I want to start by thanking all of you who replied to my last post and sent hugs for yesterday. I think this is probably the first Aug. 16th that I haven’t gone on a guilt trip or SI’ed in 7 years….maybe that’s because this is the first Aug. 16th I have bus and friends that understand…who knows? 🙂
Well here are my positives:
1. Sunna loves me and I love her
2. I love my children, Kim, Meg, David, Johnny, Amber, Tina, Emma and Gabriel.
3. I haven’t cut in 6 days
4. I got a postcard from Kim, Meg, David and Johnny from heaven yesterday… Yes I know this sounds strange but actually it was sent by a mother who has also lost a child.
5. I made a few new midis this morning and they are really good 🙂 (hehe wanna hear them? then e-mail me)

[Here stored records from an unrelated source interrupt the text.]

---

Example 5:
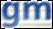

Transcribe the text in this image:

gm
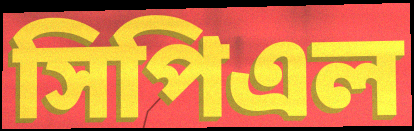
সিপিএল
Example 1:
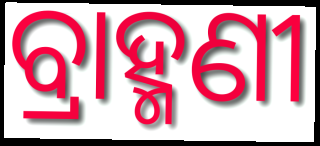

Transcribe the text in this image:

ବ୍ରାହ୍ମଣୀ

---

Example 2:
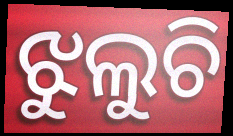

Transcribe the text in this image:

ଝୁଲୁଚି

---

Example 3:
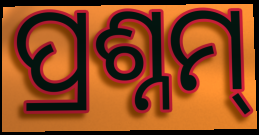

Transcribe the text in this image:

ପ୍ରଶ୍ନମ୍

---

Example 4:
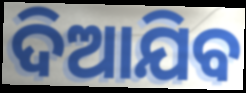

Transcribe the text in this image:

ଦିଆଯିବ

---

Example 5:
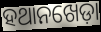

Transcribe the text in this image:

ହଥାନଖେଡ଼ା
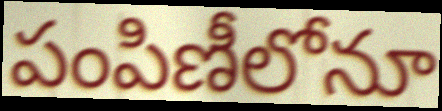
పంపిణీలోనూ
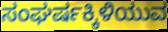
ಸಂಘರ್ಷಕ್ಕಿಳಿಯುವ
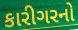
કારીગરનો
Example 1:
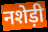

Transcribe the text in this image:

नशेड़ी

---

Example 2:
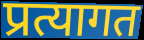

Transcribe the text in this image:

प्रत्यागत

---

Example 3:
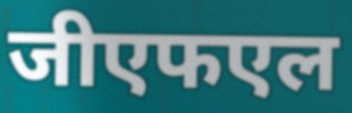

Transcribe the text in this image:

जीएफएल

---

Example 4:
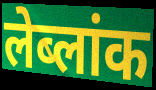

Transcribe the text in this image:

लेब्लांक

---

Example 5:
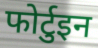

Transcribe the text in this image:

फोर्टुइन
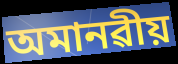
অমানৱীয়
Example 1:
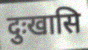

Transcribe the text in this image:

दुःखासि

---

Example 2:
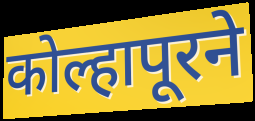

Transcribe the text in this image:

कोल्हापूरने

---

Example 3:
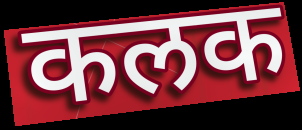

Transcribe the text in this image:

कलक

6. Jan’s email made me smile 🙂
1. Sunna still loves me.
2. I will be home from the hospital next week and then I will be able to see my kids.
3. I am not depressed.
4. I’m alive
5. I made Janice smile
6. My aunt is still here
7. My father said he cared about me and I believe him
8. Christian is a great friend
9. Sunna and Christian had a very good time on their vacation
10. Sunna spoke to Janice and Alex on the phone
11. I found my way back to bus thanks to Sunna and Deb
12. My therapist and doctor are great and they care about me
13. I am still a Yahoo.Geo CL even though I’ve been away for more than 4 weeks.
14. I haven’t had this many positives for a long time.
And then the negatives.
This month is one of the most difficult months for both me and Sunna. It’s the anniversary month of our children’s death. On August 16th it will be 7 years since they died but it will also be 7 years of my mothers death ( and pardon me that is a relief sorry if that sounds bad ) Up until now I’ve felt the over whelming grief coming to me when this day approaches but now I just don’t feel anything. Maybe it’s because I’m still in hospital but maybe it is because I’m allowing my self to hate my mother.

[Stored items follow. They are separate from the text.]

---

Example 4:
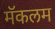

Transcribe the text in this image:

मॅकलम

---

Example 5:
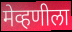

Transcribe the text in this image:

मेव्हणीला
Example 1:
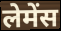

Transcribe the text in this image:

लेमेंस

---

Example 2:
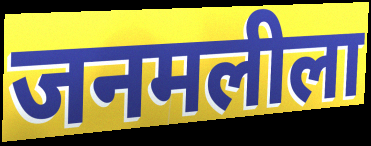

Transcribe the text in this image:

जनमलीला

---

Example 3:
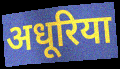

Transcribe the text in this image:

अधूरिया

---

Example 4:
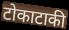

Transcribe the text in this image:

टोकाटाकी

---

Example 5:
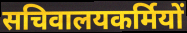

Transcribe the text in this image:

सचिवालयकर्मियों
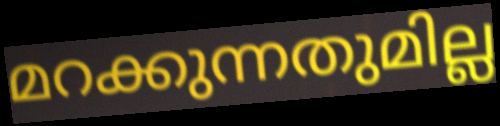
മറക്കുന്നതുമില്ല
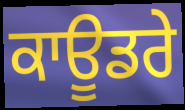
ਕਾਊਡਰੇ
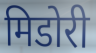
मिडोरी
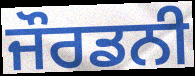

No matter the reason I DO want to feel sad. I want to be able to grief my children and not having my mother taking that away from me. She took my childhood away and I can’t do anything about that but this I can change….
I just don’t know how….and that makes me feel even worse. I feel so weak and stupid for not being able to fight her. I keep telling myself that she is dead and she can’t get me now but she always does. She said once that she wanted to take my children away from me and that I didn’t deserve them. She succeeded in a way but she can’t take my memories about them away from me.